▶ [Task objective]:
In the entries below, find each line with the word "function" and pull it out.
■ ■ ■
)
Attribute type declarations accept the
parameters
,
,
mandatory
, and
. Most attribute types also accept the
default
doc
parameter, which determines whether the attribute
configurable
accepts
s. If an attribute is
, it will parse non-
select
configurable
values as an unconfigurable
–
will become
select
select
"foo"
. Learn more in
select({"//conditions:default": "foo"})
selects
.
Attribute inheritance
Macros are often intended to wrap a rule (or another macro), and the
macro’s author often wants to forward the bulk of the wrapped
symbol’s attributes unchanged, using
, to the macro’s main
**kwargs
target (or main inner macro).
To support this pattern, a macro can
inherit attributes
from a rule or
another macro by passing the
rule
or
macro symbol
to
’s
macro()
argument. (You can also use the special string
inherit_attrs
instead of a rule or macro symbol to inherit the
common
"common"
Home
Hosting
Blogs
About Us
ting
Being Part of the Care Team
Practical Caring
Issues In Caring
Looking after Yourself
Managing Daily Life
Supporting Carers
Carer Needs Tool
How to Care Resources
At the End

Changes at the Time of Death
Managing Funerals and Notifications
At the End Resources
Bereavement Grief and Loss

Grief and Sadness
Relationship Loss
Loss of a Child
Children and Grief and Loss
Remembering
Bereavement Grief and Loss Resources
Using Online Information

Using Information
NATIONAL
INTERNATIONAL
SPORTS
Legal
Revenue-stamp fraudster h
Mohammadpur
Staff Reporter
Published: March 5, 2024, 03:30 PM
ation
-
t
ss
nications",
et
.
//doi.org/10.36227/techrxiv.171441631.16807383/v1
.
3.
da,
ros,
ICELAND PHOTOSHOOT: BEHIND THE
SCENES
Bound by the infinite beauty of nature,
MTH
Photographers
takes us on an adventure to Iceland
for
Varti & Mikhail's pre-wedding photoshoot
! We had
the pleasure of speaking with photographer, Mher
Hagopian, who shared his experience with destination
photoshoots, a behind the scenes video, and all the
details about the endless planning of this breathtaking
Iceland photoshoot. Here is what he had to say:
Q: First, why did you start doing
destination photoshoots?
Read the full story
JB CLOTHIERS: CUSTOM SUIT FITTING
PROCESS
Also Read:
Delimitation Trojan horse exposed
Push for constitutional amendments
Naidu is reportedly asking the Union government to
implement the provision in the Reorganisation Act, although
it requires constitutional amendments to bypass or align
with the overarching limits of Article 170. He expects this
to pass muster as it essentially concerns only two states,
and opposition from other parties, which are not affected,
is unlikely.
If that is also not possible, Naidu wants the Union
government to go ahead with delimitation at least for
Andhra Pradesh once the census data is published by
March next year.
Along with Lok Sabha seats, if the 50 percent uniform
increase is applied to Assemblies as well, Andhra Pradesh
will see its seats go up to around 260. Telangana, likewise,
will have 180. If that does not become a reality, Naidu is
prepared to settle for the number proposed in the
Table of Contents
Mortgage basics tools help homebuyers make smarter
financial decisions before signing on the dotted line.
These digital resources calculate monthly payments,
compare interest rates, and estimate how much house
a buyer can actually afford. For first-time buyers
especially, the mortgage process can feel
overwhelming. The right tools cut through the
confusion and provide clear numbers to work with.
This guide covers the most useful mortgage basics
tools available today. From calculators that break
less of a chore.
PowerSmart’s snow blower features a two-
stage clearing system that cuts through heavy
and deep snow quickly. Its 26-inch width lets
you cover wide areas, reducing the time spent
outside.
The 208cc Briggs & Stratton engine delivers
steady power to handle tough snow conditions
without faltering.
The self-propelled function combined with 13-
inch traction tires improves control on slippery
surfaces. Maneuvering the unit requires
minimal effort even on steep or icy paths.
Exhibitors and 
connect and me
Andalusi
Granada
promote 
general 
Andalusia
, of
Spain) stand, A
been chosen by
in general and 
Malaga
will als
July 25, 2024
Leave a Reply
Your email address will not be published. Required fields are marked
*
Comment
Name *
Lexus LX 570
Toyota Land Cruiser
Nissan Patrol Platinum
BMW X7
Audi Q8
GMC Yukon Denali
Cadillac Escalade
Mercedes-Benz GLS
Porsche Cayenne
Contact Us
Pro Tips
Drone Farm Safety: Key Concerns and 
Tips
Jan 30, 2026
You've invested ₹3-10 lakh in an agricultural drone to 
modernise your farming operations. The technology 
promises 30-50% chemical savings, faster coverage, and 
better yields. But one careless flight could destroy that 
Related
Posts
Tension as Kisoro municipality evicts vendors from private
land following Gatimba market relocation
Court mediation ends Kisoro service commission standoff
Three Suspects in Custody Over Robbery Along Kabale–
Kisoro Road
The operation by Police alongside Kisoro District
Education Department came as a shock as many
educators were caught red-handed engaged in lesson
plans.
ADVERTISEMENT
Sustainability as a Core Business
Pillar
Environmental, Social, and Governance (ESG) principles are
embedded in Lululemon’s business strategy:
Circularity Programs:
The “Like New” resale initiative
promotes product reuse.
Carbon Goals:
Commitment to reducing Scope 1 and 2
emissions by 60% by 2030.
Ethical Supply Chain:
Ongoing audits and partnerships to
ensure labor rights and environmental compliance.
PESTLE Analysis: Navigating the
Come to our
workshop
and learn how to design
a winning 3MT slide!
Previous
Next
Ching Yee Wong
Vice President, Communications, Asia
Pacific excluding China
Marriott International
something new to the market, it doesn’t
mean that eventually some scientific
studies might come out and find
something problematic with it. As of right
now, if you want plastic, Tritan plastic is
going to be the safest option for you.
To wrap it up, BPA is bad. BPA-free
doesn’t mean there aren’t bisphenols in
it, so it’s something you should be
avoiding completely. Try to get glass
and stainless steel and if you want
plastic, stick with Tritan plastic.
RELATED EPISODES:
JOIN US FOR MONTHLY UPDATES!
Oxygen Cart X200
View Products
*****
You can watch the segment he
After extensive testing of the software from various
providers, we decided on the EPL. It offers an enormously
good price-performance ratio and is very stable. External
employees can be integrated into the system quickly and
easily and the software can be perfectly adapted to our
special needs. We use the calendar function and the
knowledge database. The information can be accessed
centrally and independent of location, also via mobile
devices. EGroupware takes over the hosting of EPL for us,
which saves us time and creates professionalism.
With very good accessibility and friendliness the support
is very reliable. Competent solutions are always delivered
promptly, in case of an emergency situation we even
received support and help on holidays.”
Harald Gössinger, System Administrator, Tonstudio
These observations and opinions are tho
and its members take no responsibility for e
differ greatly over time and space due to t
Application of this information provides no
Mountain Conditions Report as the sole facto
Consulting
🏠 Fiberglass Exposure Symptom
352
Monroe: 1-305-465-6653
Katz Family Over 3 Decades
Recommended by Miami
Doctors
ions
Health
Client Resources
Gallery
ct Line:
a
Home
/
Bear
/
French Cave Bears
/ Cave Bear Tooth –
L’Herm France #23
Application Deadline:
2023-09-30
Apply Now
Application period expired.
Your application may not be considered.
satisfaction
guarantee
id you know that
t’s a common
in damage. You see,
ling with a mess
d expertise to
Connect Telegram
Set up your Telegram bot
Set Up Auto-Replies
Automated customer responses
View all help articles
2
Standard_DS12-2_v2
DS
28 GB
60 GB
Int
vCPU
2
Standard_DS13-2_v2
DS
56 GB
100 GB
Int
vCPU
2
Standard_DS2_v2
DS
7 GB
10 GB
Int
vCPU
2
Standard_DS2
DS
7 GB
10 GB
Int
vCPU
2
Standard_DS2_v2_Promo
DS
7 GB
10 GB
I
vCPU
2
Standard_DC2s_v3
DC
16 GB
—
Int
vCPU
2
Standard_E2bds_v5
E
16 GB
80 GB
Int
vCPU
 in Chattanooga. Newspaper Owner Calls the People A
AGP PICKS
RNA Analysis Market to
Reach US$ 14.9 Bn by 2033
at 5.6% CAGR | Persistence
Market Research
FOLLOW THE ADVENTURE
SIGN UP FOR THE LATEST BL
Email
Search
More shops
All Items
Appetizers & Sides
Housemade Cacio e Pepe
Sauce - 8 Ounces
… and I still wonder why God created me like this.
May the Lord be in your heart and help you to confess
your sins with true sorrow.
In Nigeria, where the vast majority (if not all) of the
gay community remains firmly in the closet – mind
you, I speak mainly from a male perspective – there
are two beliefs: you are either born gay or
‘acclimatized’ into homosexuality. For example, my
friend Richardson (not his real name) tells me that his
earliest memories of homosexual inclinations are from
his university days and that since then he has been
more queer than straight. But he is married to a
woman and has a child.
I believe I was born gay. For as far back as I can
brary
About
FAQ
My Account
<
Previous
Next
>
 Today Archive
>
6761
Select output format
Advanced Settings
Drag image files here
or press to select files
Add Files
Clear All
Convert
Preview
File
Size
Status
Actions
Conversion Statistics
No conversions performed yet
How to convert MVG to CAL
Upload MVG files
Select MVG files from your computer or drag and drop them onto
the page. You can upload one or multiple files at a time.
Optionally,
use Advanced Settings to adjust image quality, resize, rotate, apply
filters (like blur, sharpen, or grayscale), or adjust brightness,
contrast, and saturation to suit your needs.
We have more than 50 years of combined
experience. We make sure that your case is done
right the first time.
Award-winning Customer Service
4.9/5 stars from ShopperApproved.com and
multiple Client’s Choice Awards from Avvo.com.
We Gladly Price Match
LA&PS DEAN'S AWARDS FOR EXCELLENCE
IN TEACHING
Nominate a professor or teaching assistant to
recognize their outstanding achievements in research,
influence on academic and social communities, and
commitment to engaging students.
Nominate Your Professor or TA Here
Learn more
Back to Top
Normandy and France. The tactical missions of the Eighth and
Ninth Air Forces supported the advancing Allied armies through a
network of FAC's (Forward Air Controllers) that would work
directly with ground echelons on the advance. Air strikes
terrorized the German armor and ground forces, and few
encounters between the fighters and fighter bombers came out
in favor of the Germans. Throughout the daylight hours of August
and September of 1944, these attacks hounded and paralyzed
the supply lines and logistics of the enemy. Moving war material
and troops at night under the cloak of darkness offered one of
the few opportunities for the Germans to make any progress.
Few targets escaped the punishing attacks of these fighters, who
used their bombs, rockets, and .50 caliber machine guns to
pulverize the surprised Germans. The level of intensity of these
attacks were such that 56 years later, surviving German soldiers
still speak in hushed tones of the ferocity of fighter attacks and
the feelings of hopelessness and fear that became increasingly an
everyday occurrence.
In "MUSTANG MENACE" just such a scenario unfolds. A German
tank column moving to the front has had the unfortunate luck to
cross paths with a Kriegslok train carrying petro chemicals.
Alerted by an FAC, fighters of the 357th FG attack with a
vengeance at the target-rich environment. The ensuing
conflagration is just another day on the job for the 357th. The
■ ■ ■
▶ [Solution to this problem]:
The self-propelled function combined with 13-
special needs. We use the calendar function and the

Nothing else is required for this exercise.